If you struggle to fit all your furniture within these measurements, chances are you have too much. Leftover with a ton of space after laying things out? You could be leaving the room under furnished.
- Focus on photos.
A great image on a listing can sell a property, especially when there’s less chance of drive-by traffic, such as with a condo or apartment.
There’s not much to see from the outside, so wowing online visitors into seeing the space with their own eyes is essential.
While virtual staging might not be for every seller, it can create incredible listing images that show the potential of the space, without expensively overhauling the property.
Staging Case Study #3: From well-loved to light and airy
When Justin Riordan, founder of Portland-based Spade and Archer Design Agency, was called in to help stage a property in Seattle, he wanted to turn the well-used property into clean slate for potential buyers. It had the specific touches of the current residents all over it and would need to appeal to a broader audience to be marketable.
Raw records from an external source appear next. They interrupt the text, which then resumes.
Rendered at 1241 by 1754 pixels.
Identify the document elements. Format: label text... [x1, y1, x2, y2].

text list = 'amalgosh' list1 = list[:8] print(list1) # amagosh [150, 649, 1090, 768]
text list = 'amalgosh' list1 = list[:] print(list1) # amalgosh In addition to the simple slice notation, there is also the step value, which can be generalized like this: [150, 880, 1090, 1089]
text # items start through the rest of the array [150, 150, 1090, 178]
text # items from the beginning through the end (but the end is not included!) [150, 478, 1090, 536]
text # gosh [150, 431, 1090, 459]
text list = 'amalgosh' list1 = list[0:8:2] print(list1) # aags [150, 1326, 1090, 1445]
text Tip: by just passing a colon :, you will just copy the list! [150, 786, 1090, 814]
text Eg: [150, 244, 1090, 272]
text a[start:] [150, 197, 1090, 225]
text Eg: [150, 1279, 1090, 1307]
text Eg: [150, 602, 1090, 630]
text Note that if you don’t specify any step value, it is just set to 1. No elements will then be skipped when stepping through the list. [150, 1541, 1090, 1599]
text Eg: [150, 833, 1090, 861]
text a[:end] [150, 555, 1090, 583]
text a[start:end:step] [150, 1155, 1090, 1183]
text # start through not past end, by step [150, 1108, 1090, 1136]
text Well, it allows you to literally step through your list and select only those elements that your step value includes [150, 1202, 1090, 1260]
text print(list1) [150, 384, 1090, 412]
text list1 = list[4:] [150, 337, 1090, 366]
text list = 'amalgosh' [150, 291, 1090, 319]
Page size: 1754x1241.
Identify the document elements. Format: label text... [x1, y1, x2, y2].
The den was well proportioned, but dark and dated. Its dark accents and old-fashioned seating made it feel more like a cave or room for catch-all furniture than a space where you would welcome guests. Window coverings and heavy accents around the room gave the area a stale feeling. The space suited the sellers during their time there, but it was time for a refresh.
“This home is a perfect example of what minor renovations, fresh paint, and professional staging can do—turning this $850,000 valued-property into a $1,200,000 sale,” explains Riodan.
“In combination with removing all window coverings, letting in natural light onto the new white walls turned this well-used family home into a bright and shiny opportunity for a fresh family to move in.”
By swapping the comfy leather couches for updated furniture, and removing the TV in the corner, the room became a welcoming living room instead of a stale den. Overall, the clean and refreshing atmosphere makes it easier for buyers to envision themselves leaving a mark on the space.
- Let the light in.
Remove heavy curtains or window treatments and play up the natural light in the room to make it appear larger and brighter.
Ample lighting helps buyers appreciate every detail in the room, while the illusion of more space evokes a sense of calm and openness.
- Remove bulky furniture.
The dark leather sofa and easy chair previously occupying the room certainly looked comfy, but their size and heft brought the energy in the room down. It wouldn’t be hard for a buyer to imagine parking on the couch for an afternoon of binge-watching.
But, swapping those trusty leather pieces out for trim and sleek modern designs breathed new life into the space, making it feel lighter and more energetic. The room now feels full of possibility.
- Apply a fresh coat of paint.
Buyers are looking for a fresh start, and a new coat of white paint can transform nearly any space, making the biggest impact with the smallest budget.
Moving from an off white to a bright white (like Benjamin Moore’s Chantilly Lace) can help modernize the space without making it feel too sterile. Just a few shades lighter, and the white walls become a feature in the room instead of fading to the back.
- Open it up.
With the simple step of removing the door to the kitchen, the space feels larger, and has a better flow to the rest of the house.
To some sellers, staging might feel over the top—after all, it’s a home buyers are looking for, not a movie set. However, staging sells, says Gilmore.“I know with sellers there’s a lot of emotions involved but at the end of the day, you are selling something, and your house (is) that product.”